Andrew Moyo Beyond The Cover
PROTECTING and serving the public in the Zimbabwe Republic Police uniform is the path that Fabian Choto chose despite other opportunities coming his way.
Ignoring the hectic schedule that comes with his job, he still managed to pursue a passion he developed many years ago during his high school days — poetry.
Late last year Choto published his debut Shona poetry anthology “Wajaira”, which is made up 21 well-crafted pieces.
The poet tackles various issues including love, hate, nature, the liberation struggle and cultural diffusion, among other things. For a first attempt, this book is really interesting in many aspects with the writer displaying his vast talent and creativity.
Choto exploits the rich Shona language, making use of various poetic devices to great effect. By just looking at the title, I was already curious to find out what the book was about and to be honest I was not disappointed.

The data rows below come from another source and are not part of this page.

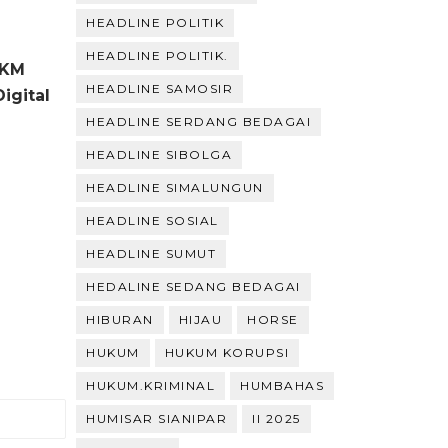
HEADLINE POLITIK
HEADLINE POLITIK.
MKM
HEADLINE SAMOSIR
igital
HEADLINE SERDANG BEDAGAI
HEADLINE SIBOLGA
HEADLINE SIMALUNGUN
HEADLINE SOSIAL
HEADLINE SUMUT
HEDALINE SEDANG BEDAGAI
HIBURAN
HIJAU
HORSE
HUKUM
HUKUM KORUPSI
HUKUM.KRIMINAL
HUMBAHAS
HUMISAR SIANIPAR
II 2025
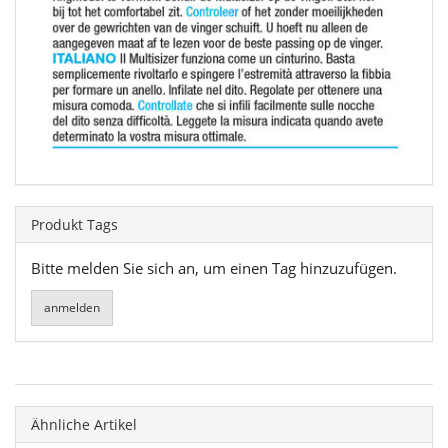
Produkt Tags
Bitte melden Sie sich an, um einen Tag hinzuzufügen.
Ähnliche Artikel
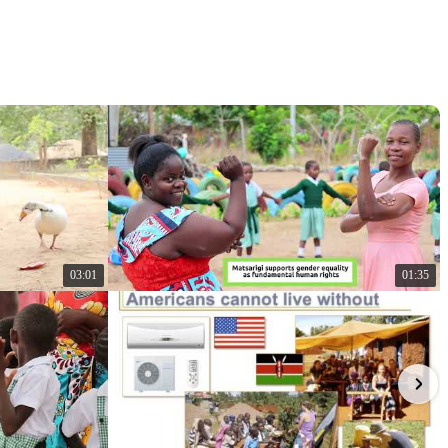
03:01
01:35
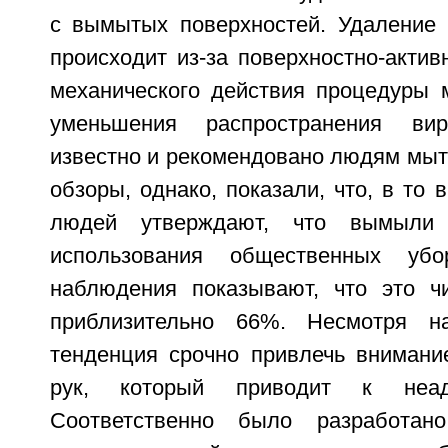
с вымытых поверхностей. Удаление 
происходит из-за поверхностно-акти
механического действия процедуры 
уменьшения распространения ви
известно и рекомендовано людям мыт
обзоры, однако, показали, что, в то 
людей утверждают, что вымыли
использования общественных убо
наблюдения показывают, что это ч
приблизительно 66%. Несмотря н
тенденция срочно привлечь внимани
рук, который приводит к неаде
Соответственно было разработан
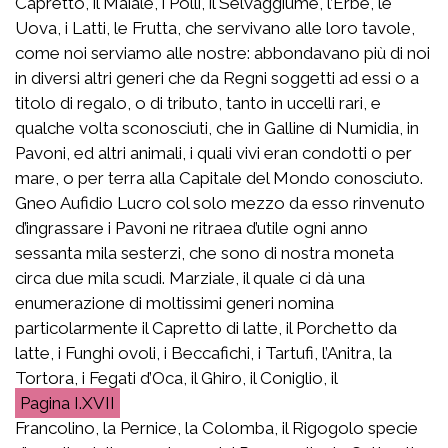
Capretto, il Maiale, i Polli, il Selvaggiume, l’Erbe, le
Uova, i Latti, le Frutta, che servivano alle loro tavole,
come noi serviamo alle nostre: abbondavano più di noi
in diversi altri generi che da Regni soggetti ad essi o a
titolo di regalo, o di tributo, tanto in uccelli rari, e
qualche volta sconosciuti, che in Galline di Numidia, in
Pavoni, ed altri animali, i quali vivi eran condotti o per
mare, o per terra alla Capitale del Mondo conosciuto.
Gneo Aufidio Lucro col solo mezzo da esso rinvenuto
d’ingrassare i Pavoni ne ritraea d’utile ogni anno
sessanta mila sesterzi, che sono di nostra moneta
circa due mila scudi. Marziale, il quale ci dà una
enumerazione di moltissimi generi nomina
particolarmente il Capretto di latte, il Porchetto da
latte, i Funghi ovoli, i Beccafichi, i Tartufi, l’Anitra, la
Tortora, i Fegati d’Oca, il Ghiro, il Coniglio, il
I.XVII
Francolino, la Pernice, la Colomba, il Rigogolo specie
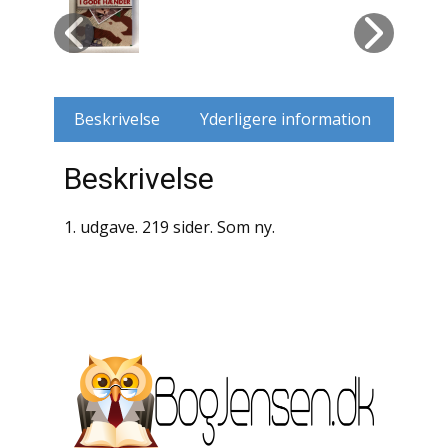
Husdyr
Jagt
Beskrivelse
Yderligere information
Jernbaner
Beskrivelse
Kirkehistorie / Religion
Krige / Slag
1. udgave. 219 sider. Som ny.
Krop / Sind
Kunst
Landbrug / Skovbrug
Litteraturhistorie
Lokalhistorie / Topografi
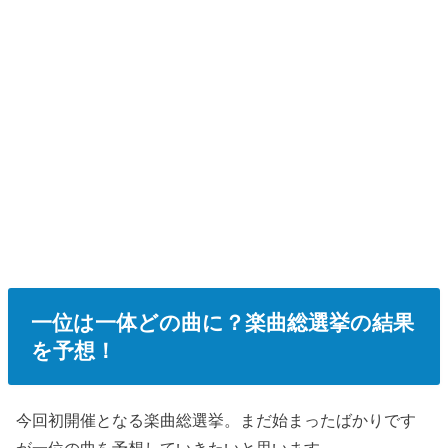
一位は一体どの曲に？楽曲総選挙の結果
を予想！
今回初開催となる楽曲総選挙。まだ始まったばかりです
が一位の曲を予想していきたいと思います。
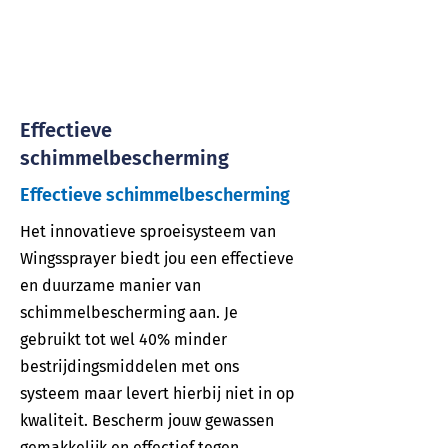
Effectieve
schimmelbescherming
Effectieve schimmelbescherming
Het innovatieve sproeisysteem van
Wingssprayer biedt jou een effectieve
en duurzame manier van
schimmelbescherming aan. Je
gebruikt tot wel 40% minder
bestrijdingsmiddelen met ons
systeem maar levert hierbij niet in op
kwaliteit. Bescherm jouw gewassen
gemakkelijk en effectief tegen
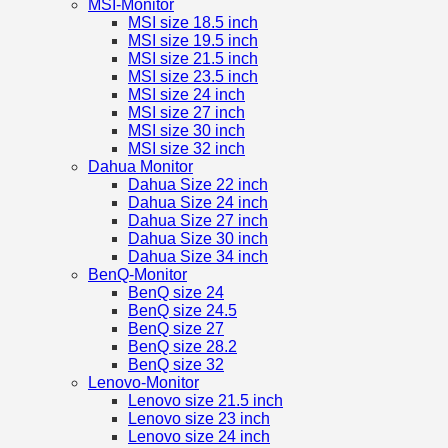
MSI-Monitor
MSI size 18.5 inch
MSI size 19.5 inch
MSI size 21.5 inch
MSI size 23.5 inch
MSI size 24 inch
MSI size 27 inch
MSI size 30 inch
MSI size 32 inch
Dahua Monitor
Dahua Size 22 inch
Dahua Size 24 inch
Dahua Size 27 inch
Dahua Size 30 inch
Dahua Size 34 inch
BenQ-Monitor
BenQ size 24
BenQ size 24.5
BenQ size 27
BenQ size 28.2
BenQ size 32
Lenovo-Monitor
Lenovo size 21.5 inch
Lenovo size 23 inch
Lenovo size 24 inch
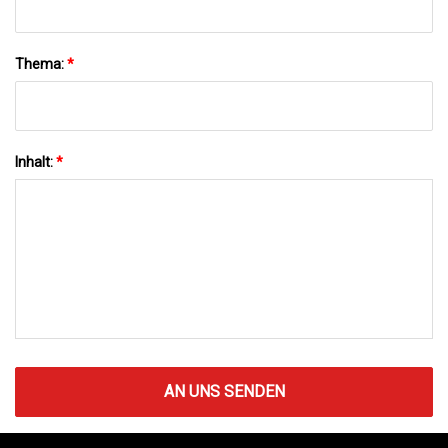
Thema:
*
Inhalt:
*
AN UNS SENDEN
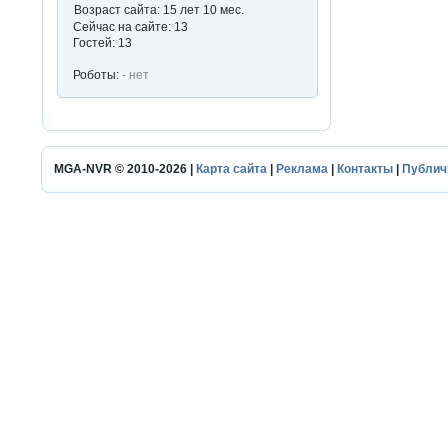
Возраст сайта: 15 лет 10 мес.
Сейчас на сайте: 13
Гостей: 13
Роботы:
- нет
MGA-NVR © 2010-2026 |
Карта сайта
|
Реклама
|
Контакты
|
Публич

To ensure that his readers understand what he talks about in his poems, the writer added paraphrased English translations at the end of each piece. In the poem “Chadenga”, the writer creatively describes how the sky changes at various times and seasons. “Chadenga wandikatyamadza, shanduko yako yandikatyamadza, ukagova nekubwinya kwenyenyedzi muchirimo, ukagoti tsvaa wongochema nehasha muzhizha, ukagoonekwa nekupenya kwadzo mheni, uri unotinhira zvinodziirira rumwe ruzha rwose.”
The poet is fascinated by how the sky can be calm and have shining stars during one season, but can change into an angry thunderstorm in another.

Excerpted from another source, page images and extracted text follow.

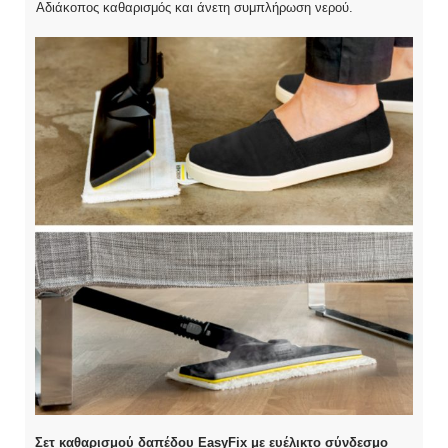
Αδιάκοπος καθαρισμός και άνετη συμπλήρωση νερού.
Σετ καθαρισμού δαπέδου EasyFix με ευέλικτο σύνδεσμο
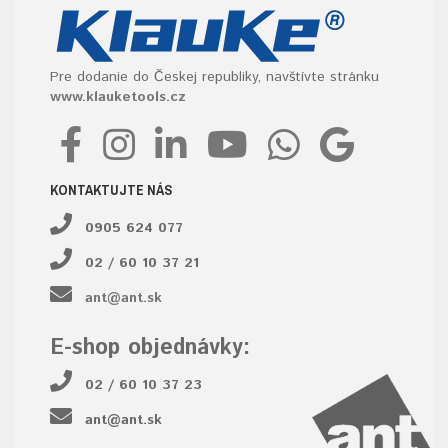
Pre dodanie do Českej republiky, navštívte stránku
www.klauketools.cz
KONTAKTUJTE NÁS
0905 624 077
02 / 60 10 37 21
ant@ant.sk
E-shop objednávky:
02 / 60 10 37 23
ant@ant.sk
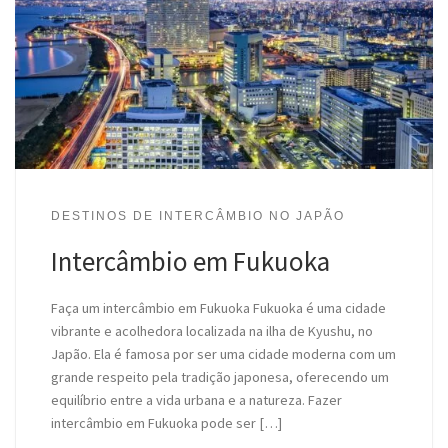
DESTINOS DE INTERCÂMBIO NO JAPÃO
Intercâmbio em Fukuoka
Faça um intercâmbio em Fukuoka Fukuoka é uma cidade
vibrante e acolhedora localizada na ilha de Kyushu, no
Japão. Ela é famosa por ser uma cidade moderna com um
grande respeito pela tradição japonesa, oferecendo um
equilíbrio entre a vida urbana e a natureza. Fazer
intercâmbio em Fukuoka pode ser […]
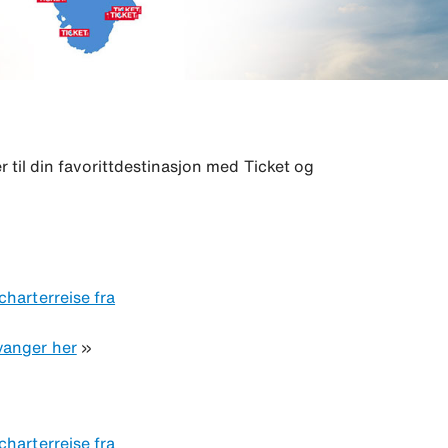
er til din favorittdestinasjon med Ticket og
charterreise fra
vanger her
»
charterreise fra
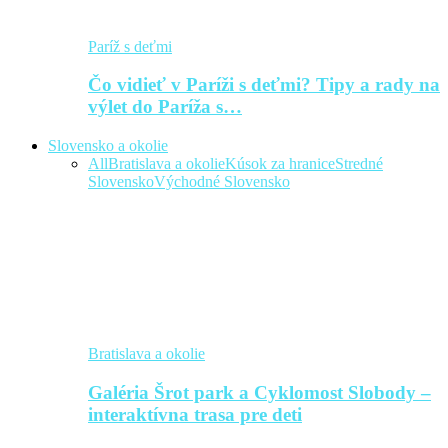
Paríž s deťmi
Čo vidieť v Paríži s deťmi? Tipy a rady na
výlet do Paríža s…
Slovensko a okolie
All
Bratislava a okolie
Kúsok za hranice
Stredné
Slovensko
Východné Slovensko
Bratislava a okolie
Galéria Šrot park a Cyklomost Slobody –
interaktívna trasa pre deti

I have to give it to him, Choto really knows how to play around with words and his style makes for intriguing reading.
Most of the poems are thought-provoking, carrying powerful massages that are meant to reinforce societal values.
It cannot be disputed that global trends have been taking over, which has seen our own cultural values being swept aside.
This issue is addressed in “Mwanasikana muZimbabwe Yakasununguka”, which speaks about a young lady who has lost her moral values with the belief that she has the right to express herself in a free Zimbabwe.
The poem also highlights that the carefree attitude that is characteristic of some youths, who seem to think that they are wiser than everyone else has devastating consequences.
“Nairwo Urwu Rusununguko” is another poem that is written in memory of heroes of the liberation struggle. The poet likens the road from colonialism to freedom to that of a pregnant woman until she gives birth.
Choto says that people should not ignore the pain that was felt while giving birth to the nation that is Zimbabwe and unite for the country to prosper. “Ko kana nayo nyika neyayo, neyayo nzira yakapona: Tochirega kuipa hutana nhasi, toipa hosha mukunongedzana, Aa, ngatidananei, ngatibatanei, tivake madzimbabwe.”
He also preaches unity in “Ndichinge Ndiri Ndanyora”, a poem in which he talks about some of his reasons for writing.
His ability to switch from one topic to the next with fluidity will definitely keep the reader interested with the writer expertly manoeuvring around many themes.
As far as Shona poetry goes, this is a brilliant collection that will go a long way in promoting the local language.